Constructing the mitotic spindle is a logistical challenge. Before mitosis begins, the cell has to synthesize and position a host of proteins, including centrosome proteins that arrange microtubules at the spindle poles and control their growth. One of these arrivals is the γ-tubulin ring complex (γ-TuRC), which gathers in the pericentriolar material of the centrosome to spur microtubule nucleation, but additional microtubule-binding proteins are required for spindle assembly.
Bärenz et al. tallied the microtubule-binding proteins during interphase and metaphase in unfertilized Xenopus eggs. One protein, synovial sarcoma X breakpoint 2 interacting protein (SSX2IP), stood out because researchers hadn’t previously identified it as a spindle protein. However, SSX2IP was essential for centrosome maturation. In Xenopus egg extracts, for example, removal of SSX2IP hindered γ-TuRC accumulation at the centrosome, reducing microtubule nucleation and hampering spindle assembly. The pericentriolar material broke apart and mitotic progression slowed in human somatic cells with reduced SSX2IP levels.
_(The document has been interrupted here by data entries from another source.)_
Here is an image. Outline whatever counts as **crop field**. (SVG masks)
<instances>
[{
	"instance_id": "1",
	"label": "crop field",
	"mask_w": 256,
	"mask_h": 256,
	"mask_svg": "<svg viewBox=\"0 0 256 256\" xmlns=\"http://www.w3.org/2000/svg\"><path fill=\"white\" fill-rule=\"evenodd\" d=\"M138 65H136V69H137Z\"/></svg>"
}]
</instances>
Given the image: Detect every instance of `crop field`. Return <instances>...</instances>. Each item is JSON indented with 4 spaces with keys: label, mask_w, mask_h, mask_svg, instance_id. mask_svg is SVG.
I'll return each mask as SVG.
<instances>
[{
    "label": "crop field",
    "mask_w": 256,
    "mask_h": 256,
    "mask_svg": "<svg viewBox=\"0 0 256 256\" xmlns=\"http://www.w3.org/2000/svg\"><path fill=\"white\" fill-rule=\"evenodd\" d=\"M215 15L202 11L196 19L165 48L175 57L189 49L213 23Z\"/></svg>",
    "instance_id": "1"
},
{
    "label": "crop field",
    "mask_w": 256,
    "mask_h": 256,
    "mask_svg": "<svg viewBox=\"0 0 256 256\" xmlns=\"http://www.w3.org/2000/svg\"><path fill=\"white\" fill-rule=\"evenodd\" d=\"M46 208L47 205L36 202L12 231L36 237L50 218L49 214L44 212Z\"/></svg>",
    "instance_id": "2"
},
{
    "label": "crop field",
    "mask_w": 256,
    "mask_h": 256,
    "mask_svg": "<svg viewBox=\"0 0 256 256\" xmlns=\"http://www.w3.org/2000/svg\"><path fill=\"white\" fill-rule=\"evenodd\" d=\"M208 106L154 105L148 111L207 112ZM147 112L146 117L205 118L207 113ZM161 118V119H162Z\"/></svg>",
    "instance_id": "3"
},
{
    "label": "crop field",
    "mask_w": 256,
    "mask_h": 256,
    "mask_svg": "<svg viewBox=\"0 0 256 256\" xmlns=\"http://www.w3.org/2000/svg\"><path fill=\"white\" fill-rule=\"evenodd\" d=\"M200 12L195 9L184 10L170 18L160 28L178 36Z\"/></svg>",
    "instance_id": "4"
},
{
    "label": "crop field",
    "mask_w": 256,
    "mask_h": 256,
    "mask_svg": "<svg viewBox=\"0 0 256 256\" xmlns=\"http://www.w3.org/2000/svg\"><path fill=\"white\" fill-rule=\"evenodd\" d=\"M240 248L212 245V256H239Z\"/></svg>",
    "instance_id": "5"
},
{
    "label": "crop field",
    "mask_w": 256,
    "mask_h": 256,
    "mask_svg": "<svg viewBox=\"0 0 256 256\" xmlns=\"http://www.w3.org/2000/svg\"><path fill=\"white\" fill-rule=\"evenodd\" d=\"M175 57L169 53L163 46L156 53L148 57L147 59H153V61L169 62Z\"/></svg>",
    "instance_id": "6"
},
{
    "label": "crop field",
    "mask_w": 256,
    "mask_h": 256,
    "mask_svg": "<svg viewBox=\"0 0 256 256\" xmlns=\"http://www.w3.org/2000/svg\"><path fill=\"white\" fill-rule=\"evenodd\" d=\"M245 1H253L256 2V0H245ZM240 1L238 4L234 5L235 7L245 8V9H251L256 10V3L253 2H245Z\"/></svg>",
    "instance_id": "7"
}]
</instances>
SSX2IP promotes the assembly of a functional centrosome by ferrying γ-TuRC and other proteins. In human somatic cells, SSX2IP rides in centriolar satellites, which carry pericentriolar material to the centrosome. SSX2IP shows an unusual pattern of expression. A cell typically synthesizes spindle proteins before mitosis and destroys them afterward. But SSX2IP remains throughout interphase, suggesting that the organism sets the levels of the protein only once in its lifetime, during egg maturation.